**DIRECTIVE:** Please list every line in the records below that contains the word "What", copying each line in full.

**GIVEN INFORMATION:**

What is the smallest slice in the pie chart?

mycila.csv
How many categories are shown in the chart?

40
* * *
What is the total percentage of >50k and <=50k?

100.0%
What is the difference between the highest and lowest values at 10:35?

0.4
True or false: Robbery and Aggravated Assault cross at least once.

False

**RESULT OF THIS TASK:**
What is the smallest slice in the pie chart?
What is the total percentage of >50k and <=50k?
What is the difference between the highest and lowest values at 10:35?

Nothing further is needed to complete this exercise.